Word for word, restate the entries below, but exclude the images.

Records supplied Block Start

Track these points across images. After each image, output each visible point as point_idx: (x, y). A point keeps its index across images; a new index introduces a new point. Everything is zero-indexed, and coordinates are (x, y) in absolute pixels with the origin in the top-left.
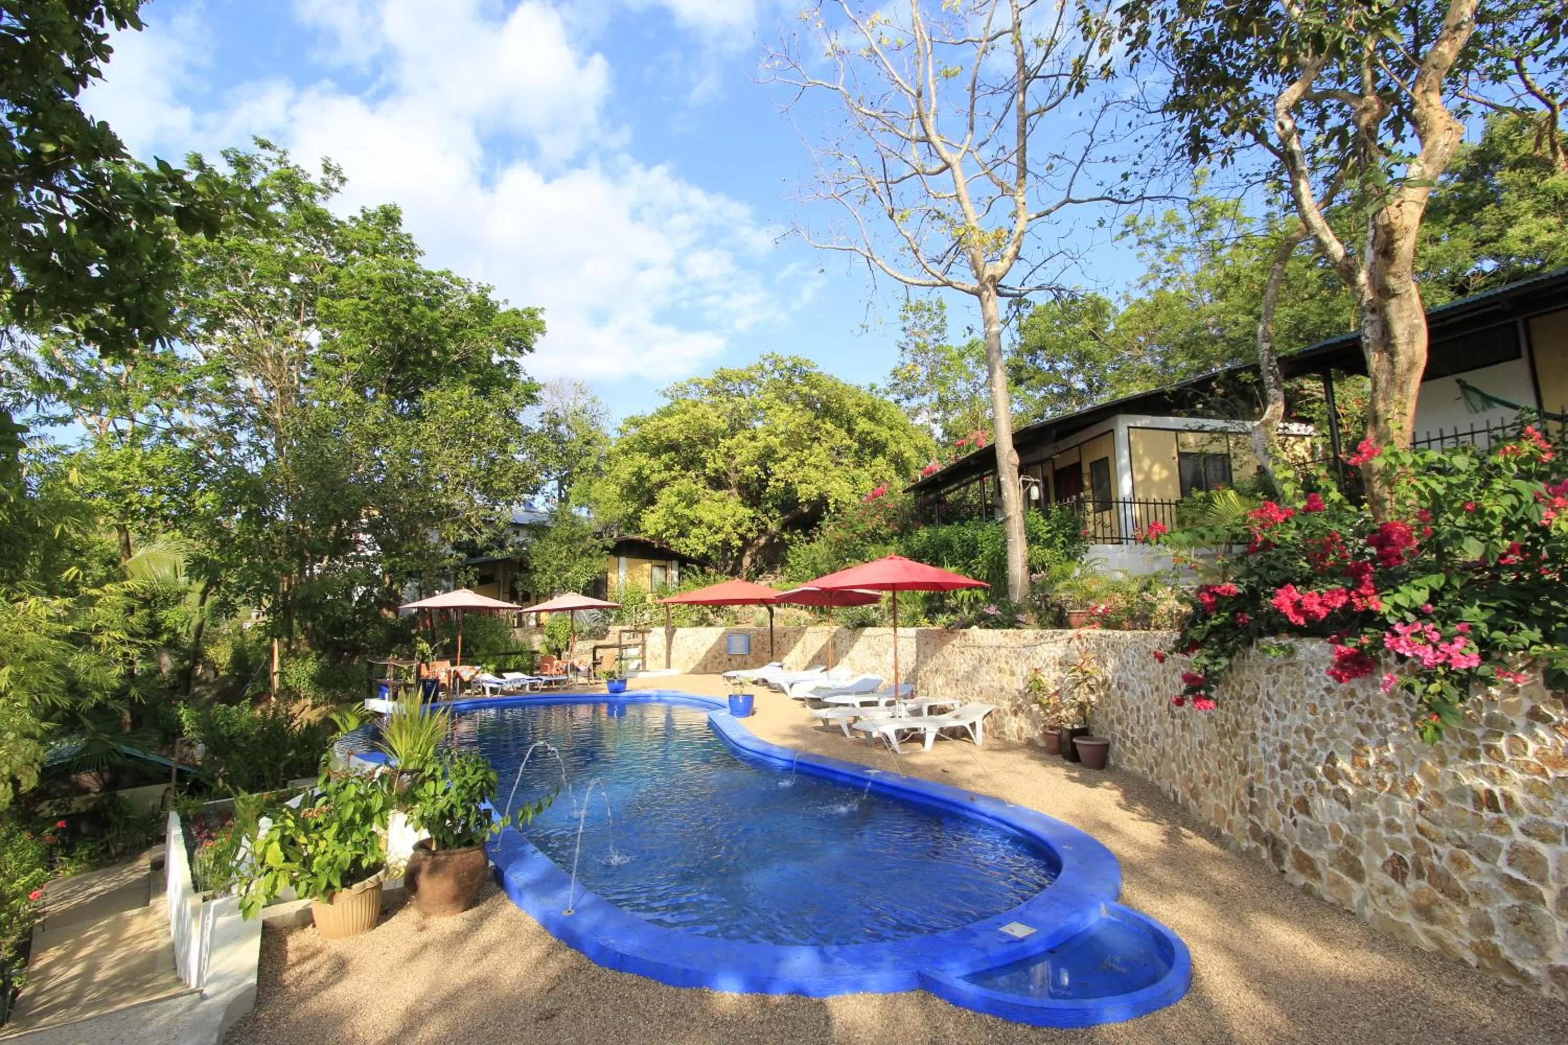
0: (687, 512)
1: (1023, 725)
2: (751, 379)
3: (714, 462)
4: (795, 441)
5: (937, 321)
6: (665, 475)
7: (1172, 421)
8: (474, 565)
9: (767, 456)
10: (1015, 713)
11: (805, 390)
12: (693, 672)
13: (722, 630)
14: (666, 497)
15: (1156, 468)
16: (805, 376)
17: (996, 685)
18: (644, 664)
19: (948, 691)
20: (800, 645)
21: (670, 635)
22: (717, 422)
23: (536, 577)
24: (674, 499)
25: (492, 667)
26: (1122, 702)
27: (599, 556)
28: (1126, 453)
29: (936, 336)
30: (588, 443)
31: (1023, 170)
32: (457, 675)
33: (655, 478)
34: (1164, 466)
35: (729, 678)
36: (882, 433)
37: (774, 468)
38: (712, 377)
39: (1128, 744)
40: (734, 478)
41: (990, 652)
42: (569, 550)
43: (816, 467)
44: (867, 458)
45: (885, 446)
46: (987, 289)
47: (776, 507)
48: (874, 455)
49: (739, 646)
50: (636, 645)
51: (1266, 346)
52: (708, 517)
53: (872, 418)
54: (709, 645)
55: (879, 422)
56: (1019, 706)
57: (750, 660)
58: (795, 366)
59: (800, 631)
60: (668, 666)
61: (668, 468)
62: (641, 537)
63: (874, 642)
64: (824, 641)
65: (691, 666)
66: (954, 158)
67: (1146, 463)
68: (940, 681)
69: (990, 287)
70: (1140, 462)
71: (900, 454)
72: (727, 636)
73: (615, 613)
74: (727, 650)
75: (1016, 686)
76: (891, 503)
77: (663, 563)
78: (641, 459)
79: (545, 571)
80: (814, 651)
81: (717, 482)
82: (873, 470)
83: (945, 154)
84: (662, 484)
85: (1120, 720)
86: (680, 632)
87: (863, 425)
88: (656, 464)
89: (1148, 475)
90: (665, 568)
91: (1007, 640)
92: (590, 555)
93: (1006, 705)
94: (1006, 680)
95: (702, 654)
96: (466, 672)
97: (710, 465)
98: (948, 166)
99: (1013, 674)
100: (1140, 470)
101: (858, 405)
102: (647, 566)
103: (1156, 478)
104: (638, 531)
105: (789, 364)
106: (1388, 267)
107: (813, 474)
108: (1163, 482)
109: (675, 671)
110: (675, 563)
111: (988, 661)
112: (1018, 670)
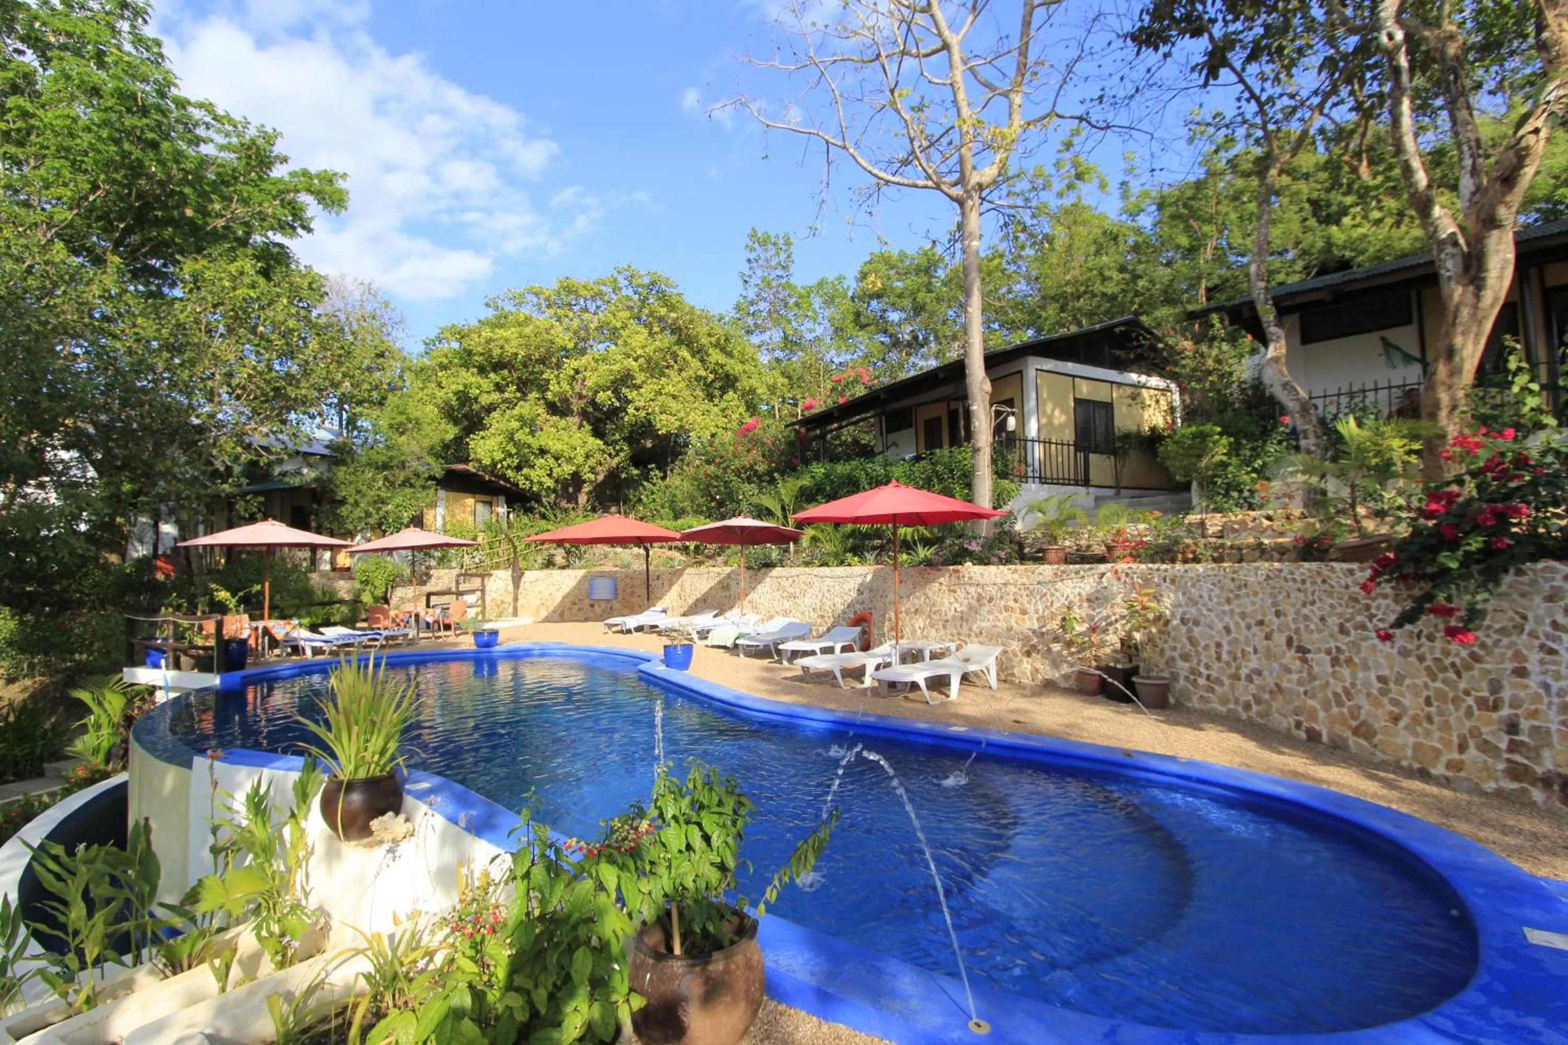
0: (530, 440)
1: (1039, 665)
2: (600, 294)
3: (557, 387)
4: (654, 368)
5: (783, 256)
6: (496, 396)
7: (1070, 367)
8: (256, 494)
9: (624, 380)
10: (1028, 654)
11: (663, 311)
12: (547, 620)
13: (582, 572)
14: (498, 423)
15: (1057, 413)
16: (663, 298)
17: (1002, 624)
18: (483, 613)
19: (933, 632)
20: (676, 588)
21: (517, 580)
22: (564, 339)
23: (344, 511)
24: (515, 424)
25: (306, 621)
26: (1190, 639)
27: (424, 488)
28: (1034, 395)
29: (779, 272)
30: (381, 355)
31: (1022, 68)
32: (266, 631)
33: (485, 400)
34: (1063, 411)
35: (610, 626)
36: (734, 367)
37: (631, 394)
38: (555, 286)
39: (1202, 681)
40: (576, 405)
41: (993, 591)
42: (386, 479)
43: (674, 397)
44: (717, 393)
45: (736, 379)
46: (971, 197)
47: (624, 439)
48: (723, 390)
49: (603, 591)
50: (472, 592)
51: (1262, 284)
52: (555, 446)
53: (723, 350)
54: (566, 589)
55: (730, 355)
56: (1034, 647)
57: (617, 605)
58: (653, 283)
59: (676, 574)
60: (515, 614)
61: (499, 388)
62: (471, 467)
63: (784, 582)
64: (712, 583)
65: (544, 614)
66: (954, 40)
67: (1049, 407)
68: (920, 622)
69: (976, 196)
70: (1044, 405)
71: (752, 391)
72: (589, 580)
73: (438, 554)
74: (590, 594)
75: (1028, 624)
76: (768, 438)
77: (488, 498)
78: (469, 377)
79: (356, 504)
80: (698, 595)
81: (557, 409)
82: (723, 405)
83: (946, 33)
84: (490, 409)
85: (1185, 657)
86: (529, 576)
87: (716, 356)
88: (486, 384)
89: (1050, 418)
90: (490, 504)
91: (1016, 576)
92: (412, 486)
93: (1015, 646)
94: (1014, 620)
95: (558, 597)
96: (279, 628)
97: (553, 387)
98: (946, 47)
99: (1024, 612)
100: (1045, 412)
101: (709, 335)
102: (470, 501)
103: (1056, 422)
104: (466, 460)
105: (646, 281)
106: (1504, 195)
107: (674, 405)
108: (1062, 427)
109: (525, 620)
110: (502, 499)
111: (991, 600)
112: (1031, 608)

Records supplied Block End

(Output below)
Track these points across images. After each image, output each visible point as point_idx: (x, y). A point keeps its index across images; a new index introduces a new point. Everything is zero-indexed, and coordinates are (x, y) in absolute pixels with the origin in the top-left.
0: (687, 512)
1: (1023, 725)
2: (751, 379)
3: (714, 462)
4: (795, 441)
5: (937, 321)
6: (665, 475)
7: (1172, 421)
8: (474, 565)
9: (767, 456)
10: (1015, 713)
11: (805, 390)
12: (693, 672)
13: (722, 630)
14: (666, 497)
15: (1156, 468)
16: (805, 376)
17: (996, 685)
18: (644, 664)
19: (948, 691)
20: (800, 645)
21: (670, 635)
22: (717, 422)
23: (536, 577)
24: (674, 499)
25: (492, 667)
26: (1122, 702)
27: (599, 556)
28: (1126, 453)
29: (936, 336)
30: (588, 443)
31: (1023, 170)
32: (457, 675)
33: (655, 478)
34: (1164, 466)
35: (729, 678)
36: (882, 433)
37: (774, 468)
38: (712, 377)
39: (1128, 744)
40: (734, 478)
41: (990, 652)
42: (569, 550)
43: (816, 467)
44: (867, 458)
45: (885, 446)
46: (987, 289)
47: (776, 507)
48: (874, 455)
49: (739, 646)
50: (636, 645)
51: (1266, 346)
52: (708, 517)
53: (872, 418)
54: (709, 645)
55: (879, 422)
56: (1019, 706)
57: (750, 660)
58: (795, 366)
59: (800, 631)
60: (668, 666)
61: (668, 468)
62: (641, 537)
63: (874, 642)
64: (824, 641)
65: (691, 666)
66: (954, 158)
67: (1146, 463)
68: (940, 681)
69: (990, 287)
70: (1140, 462)
71: (900, 454)
72: (727, 636)
73: (615, 613)
74: (727, 650)
75: (1016, 686)
76: (891, 503)
77: (663, 563)
78: (641, 459)
79: (545, 571)
80: (814, 651)
81: (717, 482)
82: (873, 470)
83: (945, 154)
84: (662, 484)
85: (1120, 720)
86: (680, 632)
87: (863, 425)
88: (656, 464)
89: (1148, 475)
90: (665, 568)
91: (1007, 640)
92: (590, 555)
93: (1006, 705)
94: (1006, 680)
95: (702, 654)
96: (466, 672)
97: (710, 465)
98: (948, 166)
99: (1013, 674)
100: (1140, 470)
101: (858, 405)
102: (647, 566)
103: (1156, 478)
104: (638, 531)
105: (789, 364)
106: (1388, 267)
107: (813, 474)
108: (1163, 482)
109: (675, 671)
110: (675, 563)
111: (988, 661)
112: (1018, 670)
0: (530, 440)
1: (1039, 665)
2: (600, 294)
3: (557, 387)
4: (654, 368)
5: (783, 256)
6: (496, 396)
7: (1070, 367)
8: (256, 494)
9: (624, 380)
10: (1028, 654)
11: (663, 311)
12: (547, 620)
13: (582, 572)
14: (498, 423)
15: (1057, 413)
16: (663, 298)
17: (1002, 624)
18: (483, 613)
19: (933, 632)
20: (676, 588)
21: (517, 580)
22: (564, 339)
23: (344, 511)
24: (515, 424)
25: (306, 621)
26: (1190, 639)
27: (424, 488)
28: (1034, 395)
29: (779, 272)
30: (381, 355)
31: (1022, 68)
32: (266, 631)
33: (485, 400)
34: (1063, 411)
35: (610, 626)
36: (734, 367)
37: (631, 394)
38: (555, 286)
39: (1202, 681)
40: (576, 405)
41: (993, 591)
42: (386, 479)
43: (674, 397)
44: (717, 393)
45: (736, 379)
46: (971, 197)
47: (624, 439)
48: (723, 390)
49: (603, 591)
50: (472, 592)
51: (1262, 284)
52: (555, 446)
53: (723, 350)
54: (566, 589)
55: (730, 355)
56: (1034, 647)
57: (617, 605)
58: (653, 283)
59: (676, 574)
60: (515, 614)
61: (499, 388)
62: (471, 467)
63: (784, 582)
64: (712, 583)
65: (544, 614)
66: (954, 40)
67: (1049, 407)
68: (920, 622)
69: (976, 196)
70: (1044, 405)
71: (752, 391)
72: (589, 580)
73: (438, 554)
74: (590, 594)
75: (1028, 624)
76: (768, 438)
77: (488, 498)
78: (469, 377)
79: (356, 504)
80: (698, 595)
81: (557, 409)
82: (723, 405)
83: (946, 33)
84: (490, 409)
85: (1185, 657)
86: (529, 576)
87: (716, 356)
88: (486, 384)
89: (1050, 418)
90: (490, 504)
91: (1016, 576)
92: (412, 486)
93: (1015, 646)
94: (1014, 620)
95: (558, 597)
96: (279, 628)
97: (553, 387)
98: (946, 47)
99: (1024, 612)
100: (1045, 412)
101: (709, 335)
102: (470, 501)
103: (1056, 422)
104: (466, 460)
105: (646, 281)
106: (1504, 195)
107: (674, 405)
108: (1062, 427)
109: (525, 620)
110: (502, 499)
111: (991, 600)
112: (1031, 608)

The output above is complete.